3. Intelligent Distribution. Intelligent algorithms for selecting the optimal delivery method represent another critical component of hybrid fulfillment. These algorithms analyze factors, including current conditions, costs, and customer preferences, to determine the most efficient fulfillment approach. For example, an algorithm may decide that one order is best fulfilled through a 3PL service, while another may benefit from dropshipping. This approach reduces costs and enhances business flexibility, allowing companies to adapt to evolving market conditions and consumer preferences.
4. In-house Fulfillment. In-house fulfillment involves companies managing the entire process, from order processing to delivery and returns. While this approach offers complete control over operations, it can be challenging to scale and requires significant investments in infrastructure.
5. Third-party Fulfillment. In this model, brands partner with external logistics providers to manage the fulfillment process, including storage, order processing, and delivery. Although this method involves investments, it frees time and resources for other essential business activities. These hybrid fulfillment models provide practical strategies for optimizing logistics processes and enhancing customer service. Implementing cross-docking, micro-fulfillment, and intelligent distribution can significantly boost business competitiveness in a fast-evolving market.

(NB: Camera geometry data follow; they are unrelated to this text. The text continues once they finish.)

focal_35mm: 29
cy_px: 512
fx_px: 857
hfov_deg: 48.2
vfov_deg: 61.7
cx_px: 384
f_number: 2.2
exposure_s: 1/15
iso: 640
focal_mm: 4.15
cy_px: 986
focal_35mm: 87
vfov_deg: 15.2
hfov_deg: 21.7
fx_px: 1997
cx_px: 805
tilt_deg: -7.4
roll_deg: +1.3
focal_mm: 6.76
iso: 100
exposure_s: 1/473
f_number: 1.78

In the past, a fulfillment center was typically associated with filling larger commercial orders to a retailer or distributor. Today, with the growth of ecommerce, there are fulfillment centers that strictly focus on shipping small parcels direct-to-consumers (DTC). Additionally, some ecommerce fulfillment centers focus on a niche, such as small or large products, a specific type of product (for example, apparel), or they deal only with a certain number of stock keeping units (SKUs).

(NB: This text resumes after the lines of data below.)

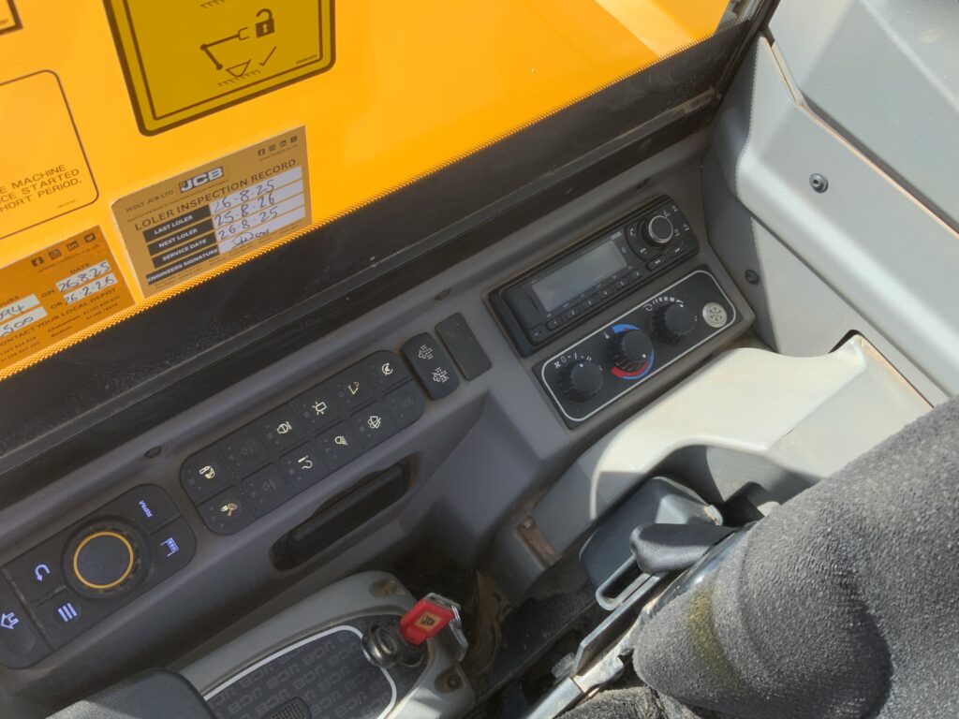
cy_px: 360
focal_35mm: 29
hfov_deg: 61.7
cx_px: 480
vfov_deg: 48.2
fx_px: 803
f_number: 1.8
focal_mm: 3
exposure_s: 1/322
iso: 16
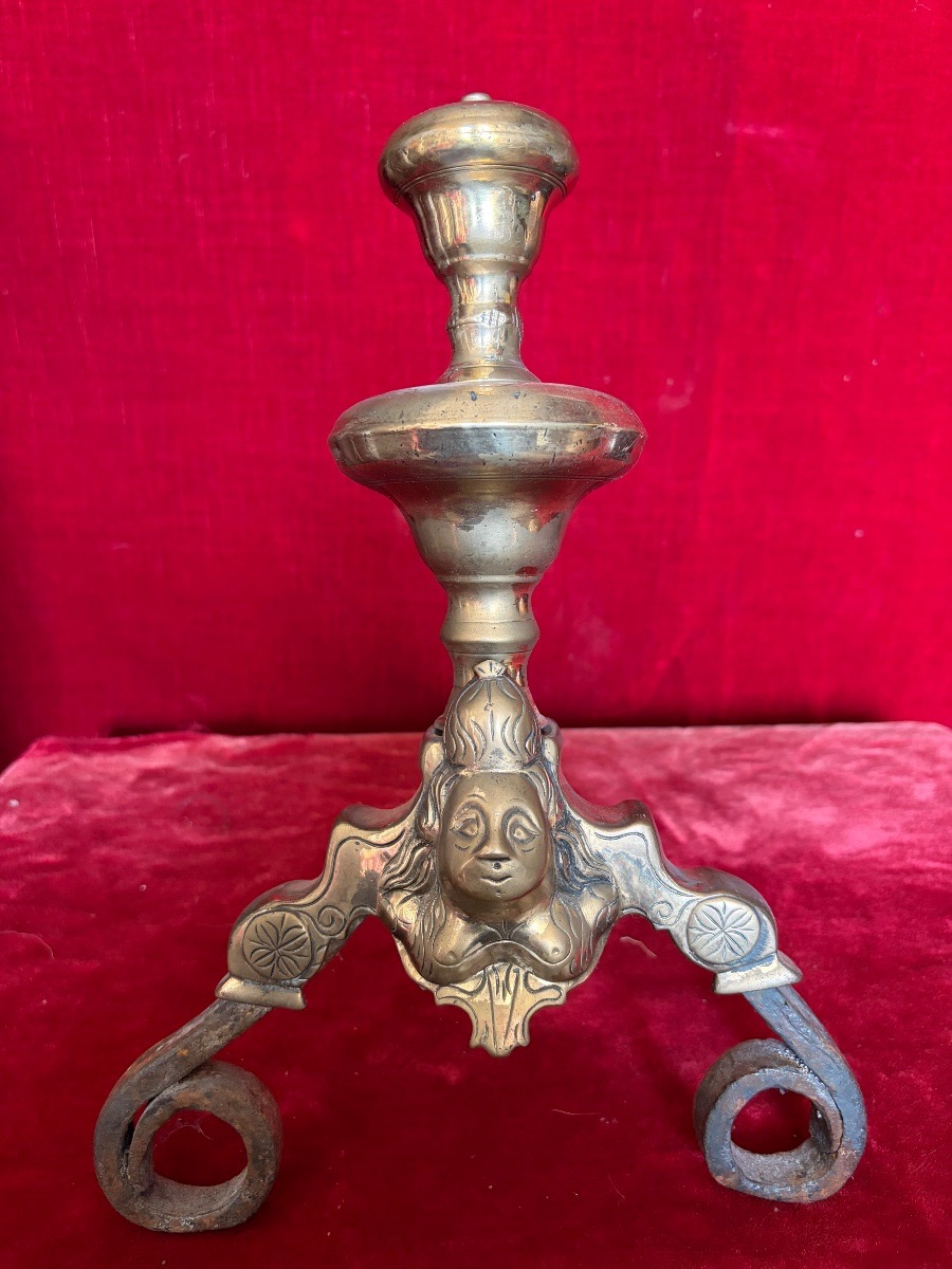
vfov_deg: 67.3
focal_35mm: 26
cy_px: 634
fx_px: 953
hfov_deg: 53.1
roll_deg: +1.1
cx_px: 476
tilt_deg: -20.2
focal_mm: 5.96
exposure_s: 1/60
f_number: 1.6
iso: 400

A subset of ecommerce known as drop shipping, a type of product fulfillment that occurs directly from manufacturers to consumers via 3rd party retail websites, utilizes the manufacturer's or a wholesaler's fulfillment centers to deliver goods to the customer. In drop shipping, the company that generates the sale never handles the physical product, but it does pass on fulfillment requirements to the fulfillment house so that customer demands like two-day shipping can be met.

==Fulfillment house due diligence scheme==
The UK government believes that fulfillment houses are in a position to facilitate non-payment of VAT on goods imported into the UK. The government argues that this type of abuse is "enabled by misdeclaration and undervaluation of goods imported from outside the EU, and sometimes the abuse of reliefs that are designed to facilitate trade. This is followed by the onward sale of the goods to customers in the UK taking place without the correct amounts of UK VAT being paid" and believes that registering fulfillment houses and requiring due diligence and record-keeping is "part of the solution".

Provision for this "Fulfillment House Due Diligence Scheme" (FHDDS) was included in sections 48 to 59 of the Finance Bill 2017, introduced into the UK Parliament in September 2017. Fulfilment business legislation was adopted within Part 3 of the Finance (No. 2) Act 2017, with secondary legislation, the Fulfilment Businesses Regulations 2018 (SI 326/2018) covering the fulfilment business approval process, obligations of approved businesses, and penalties for non-compliance. Approved businesses are listed online by HM Revenue and Customs (HMRC) so that overseas traders can check whether businesses who store their goods for UK distribution have complied with the registration law.